(Web interface edit records)
━━━━━━━━━━━━━━━━━━━━━━━━━━━━━━

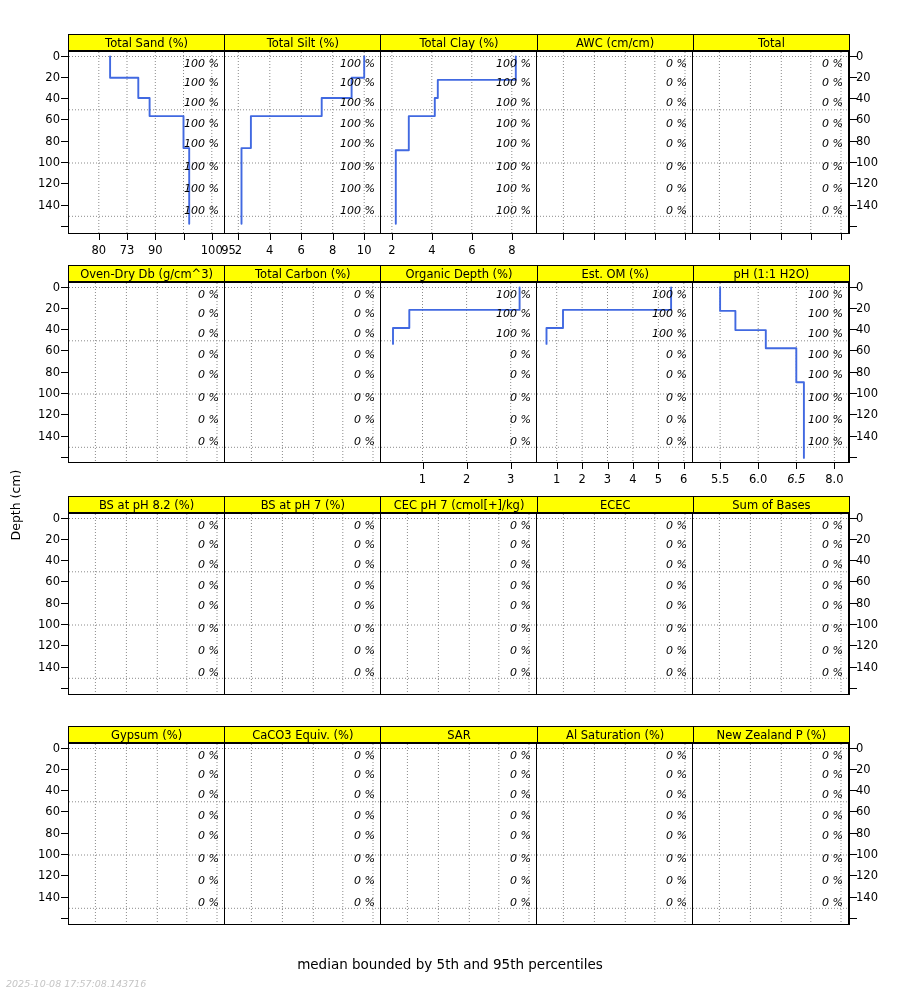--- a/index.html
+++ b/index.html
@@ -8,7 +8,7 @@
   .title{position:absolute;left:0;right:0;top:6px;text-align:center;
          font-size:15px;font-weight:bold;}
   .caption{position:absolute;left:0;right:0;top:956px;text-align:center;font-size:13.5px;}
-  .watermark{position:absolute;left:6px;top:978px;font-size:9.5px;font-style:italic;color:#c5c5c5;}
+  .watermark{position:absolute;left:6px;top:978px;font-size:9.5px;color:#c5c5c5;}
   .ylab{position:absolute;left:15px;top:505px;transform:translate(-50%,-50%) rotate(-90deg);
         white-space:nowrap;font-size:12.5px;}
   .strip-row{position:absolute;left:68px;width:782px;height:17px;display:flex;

━━━━━━━━━━━━━━━━━━━━━━━━━━━━━━

BRIEF.
Your copy of the entries above must be exact and must not include pictures.

ANSWER BOX.
--- a/index.html
+++ b/index.html
@@ -8,7 +8,7 @@
   .title{position:absolute;left:0;right:0;top:6px;text-align:center;
          font-size:15px;font-weight:bold;}
   .caption{position:absolute;left:0;right:0;top:956px;text-align:center;font-size:13.5px;}
-  .watermark{position:absolute;left:6px;top:978px;font-size:9.5px;font-style:italic;color:#c5c5c5;}
+  .watermark{position:absolute;left:6px;top:978px;font-size:9.5px;color:#c5c5c5;}
   .ylab{position:absolute;left:15px;top:505px;transform:translate(-50%,-50%) rotate(-90deg);
         white-space:nowrap;font-size:12.5px;}
   .strip-row{position:absolute;left:68px;width:782px;height:17px;display:flex;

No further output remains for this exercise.